Xperia Z2 Tabletは、防水防塵性能を備えた10.1インチタブレットとして世界最薄の約6.4mm、世界最軽量の426g(Wi-Fiモデル。LTE/3Gモデルは439g)を実現したフラッグシップタブレット。来場者は、実際にその薄さと軽さを手にして驚きの表情を見せていた。
「Galaxy S5」を発表するサムスン電子のJK・シン社長兼CEO
サムスン電子(以下、サムスン)は初日の夜にバルセロナ市内で発表会を開催し、Galaxy Sシリーズの最新版「Galaxy S5」を公開した。Galaxy S5は、5.1インチのフルHD SuperAMOLEDディスプレイと、2.5GHzのクアッドコアCPUを搭載するフラッグシップモデル。発表会で防水・防塵に対応したことをアナウンスすると会場が歓声に包まれたあたりが、日本とグローバルの違いを象徴する。
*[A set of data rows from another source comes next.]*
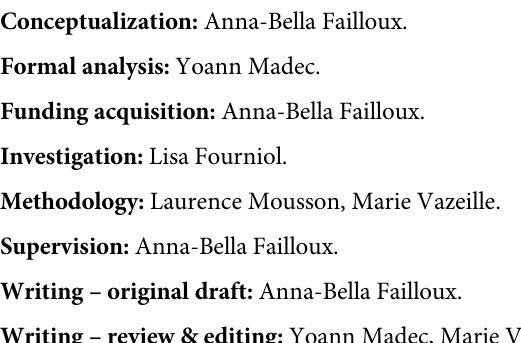
S1 Table. Detection sensitivity of CHIKV RNA copies by qRT-PCR. 50 μ L of different dilu- tions of viral particles were processed for RNA extraction and quantification of RNA copies by qRT-PCR. S2 Table. Quantities of RNA copies detected on cards impregnated with honey solutions (10%, 20%, 50%) and examined at different days (1, 2, 3 and 7) after spotting different quantities of CHIKV particles. Two replicates (R1 and R2) were performed. S3 Table. Comparison of transmission efficiencies between mosquito species, day post- exposure and treatments (logistic regression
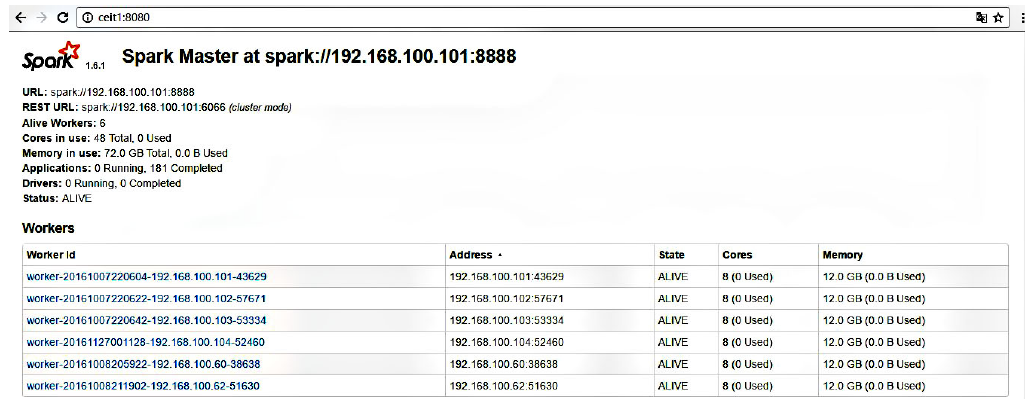
Figure 5. Monitoring interface of our platform.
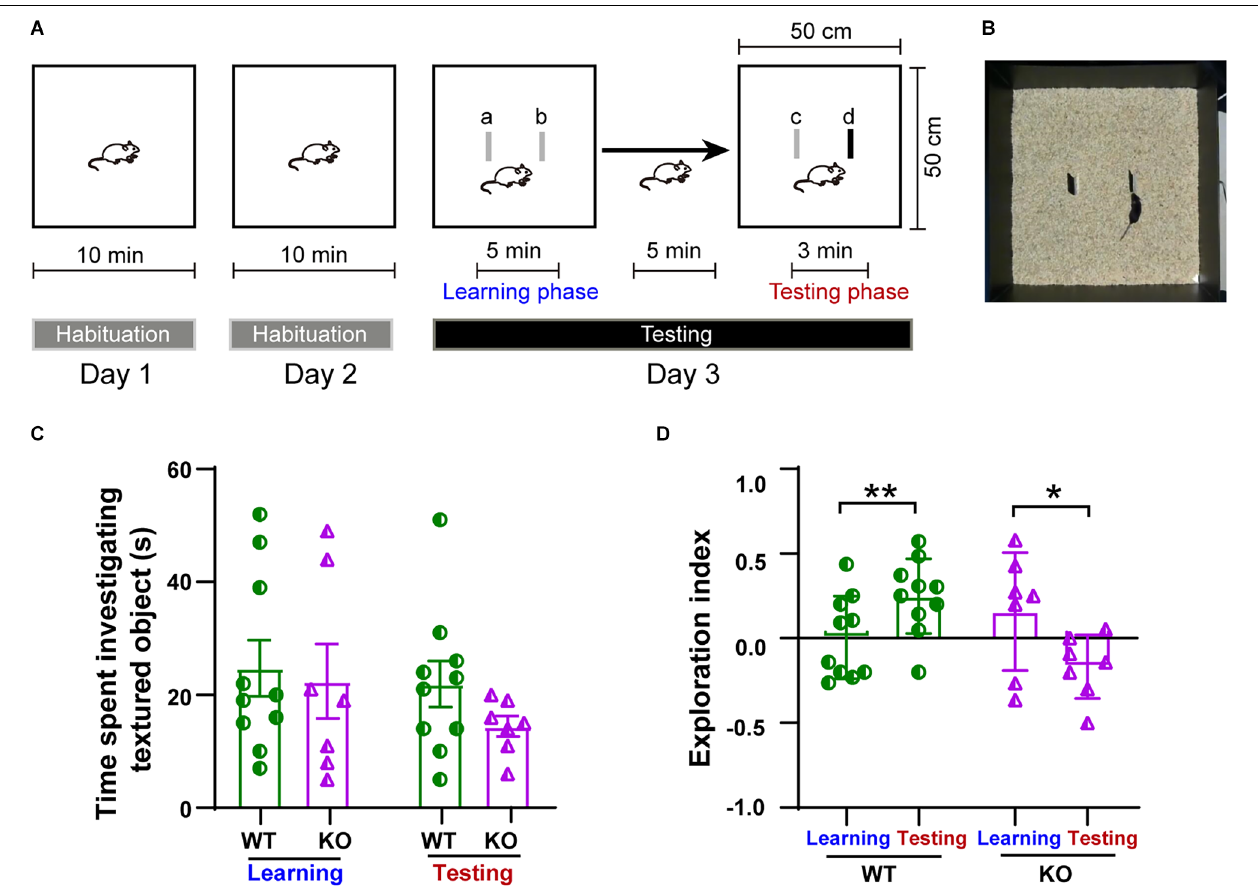
FIGURE 7 | Impairment in whisker-dependent novel texture discrimination task in p53KO mice. (A) Schematic of the protocol for the texture discrimination task. (B) Photograph of the testing apparatus. (C) Total time mice spent investigating the texture ( F (3,30) = 0.8077, p = 0.4996, one-way ANOVA followed by post hoc Tukey’s test). (D) Scatter plot showing exploration index for animals in (C) : WT (paired t -test: t (9) = 4.206, p = 0.0023; one-sample t -test: WT learning, t (9) = 0.0602, p = 0.9533; Wt-testing, t (9) = 3.561, p = 0.0061). KO (paired t -test: t (6) = 3.646, p = 0.0108; one-sample t -test: KO learning, t (6) = 1.197, p = 0.2763; KO testing, t (6) = 2.374, p = 0.0552). * p < 0.05; ** p <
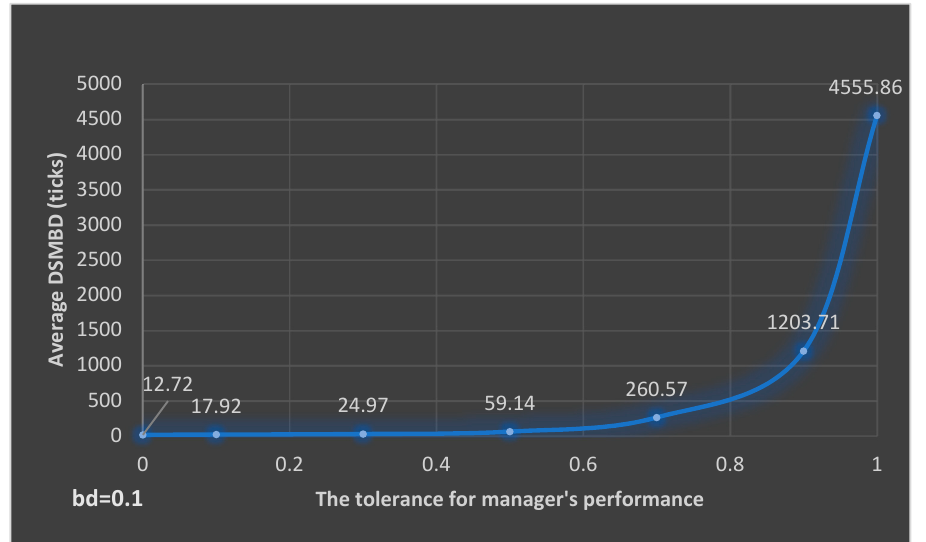
The tolerance for manager's performance bd=0.1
0.3秒の高速オートフォーカスカメラ、LTEと2×2 MIMOに対応したWi-Fi(IEEE802.11ac)を同時に使う「ダウンロードブースター」、指紋センサーなど、新機能も盛りだくさんだ。
ウエアラブル端末との"合わせ技"で新体験を提供
ソニーモバイルは、ウエアラブル製品のバリエーションとして、リストバンド以外にペンダントなどの使い方も提案した
サムスン電子のリストバンド型端末「Gear Fit」にはディスプレイが用意され、スマートフォンと情報のやり取りが可能
しかし、Xperia Z2もGalaxy S5も、現在のモデルからの順当な進化という印象が強い。MWCの会場でも、新端末に群がる来場者の熱気が年々、落ち着いたものになってきているように感じた。そうした環境の中で、両社を含めた端末メーカーは、スマートフォンと連携して利用するウエアラブル端末を大々的にアピールしていた。
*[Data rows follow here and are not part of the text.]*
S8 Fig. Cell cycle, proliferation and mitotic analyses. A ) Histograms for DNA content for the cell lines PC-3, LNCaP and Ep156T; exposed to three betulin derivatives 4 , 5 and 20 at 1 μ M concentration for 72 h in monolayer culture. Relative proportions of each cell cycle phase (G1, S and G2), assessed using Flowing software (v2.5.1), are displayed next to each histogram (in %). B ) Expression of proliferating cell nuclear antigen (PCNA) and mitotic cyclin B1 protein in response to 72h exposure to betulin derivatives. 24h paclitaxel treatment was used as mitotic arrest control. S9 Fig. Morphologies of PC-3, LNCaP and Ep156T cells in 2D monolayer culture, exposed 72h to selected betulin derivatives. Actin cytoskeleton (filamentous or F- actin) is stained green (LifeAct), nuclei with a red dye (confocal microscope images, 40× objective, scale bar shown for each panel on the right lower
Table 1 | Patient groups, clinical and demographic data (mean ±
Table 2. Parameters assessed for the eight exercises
ソニーモバイルは1月に開催された家電の見本市「2015 International CES」で紹介したリストバンド型のスマートウエア商品「SmartBand SWR10」を正式に発表した。スマートフォン向けの「Lifelogアプリケーション」と併せて使うことで、歩数や移動などの行動と、音楽、写真、SNSなどの履歴を一括して振り返る生活記録を作れる。サムスンは腕時計型の「Gear 2」2モデルと、リストバンド型の「Gear Fit」を発表。スマートフォンと組み合わせてフィットネスのアプリケーションへと利用範囲を拡大する。MWC会場では、ファーウェイもリストバンド型の活動量計「TalkBand B1」を展示した。これは、ディスプレイ部分を外すとそのままBluetoothヘッドセットになり通話ができる。
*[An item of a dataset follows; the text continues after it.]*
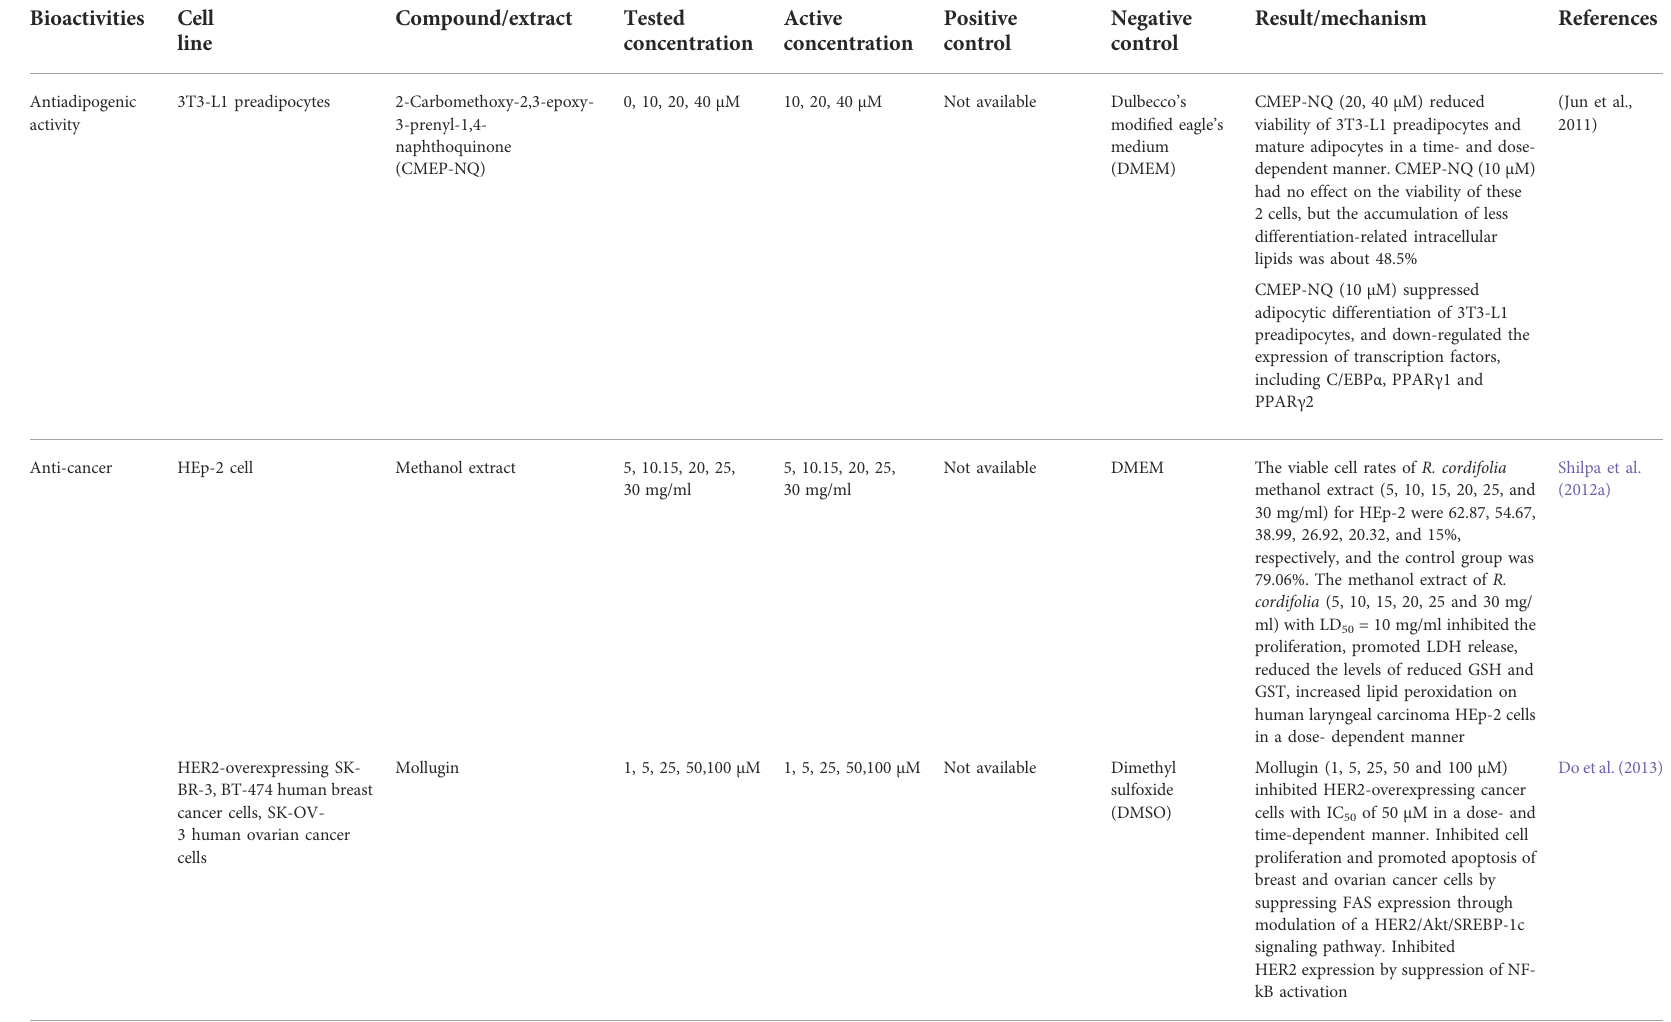
TABLE 2 In vitro study on the pharmacological effects of R.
先進市場ではスマートフォンの普及も一巡した2014年。端末単体の機能やスペックの向上だけでなく、こうしたウエアラブル端末との合わせ技で、新しいユーザー体験を提供する方向で各メーカーが模索していることが伝わってくる。
グローバルでは低価格スマートフォンに勢い
グローバル市場では日本と状況が異なる国々も多く、MWCでも新興国市場に向けた低価格端末の発表や展示に興味が集まっていた。中国メーカーなどが低価格端末を投入する中、老舗のノキアは新興国市場向けにAndroidをベースにした新端末「Nokia X」シリーズを発表、展示した。グーグルのアプリマーケットである「Google Play」を搭載せず、ノキアとマイクロソフトのサービスを中核に据えたのが特徴だ。価格は、4インチディスプレイを搭載した最も安価な「Nokia X」が89ユーロ、最上位の5インチディスプレイを搭載する「Nokia XL」が109ユーロを見込む。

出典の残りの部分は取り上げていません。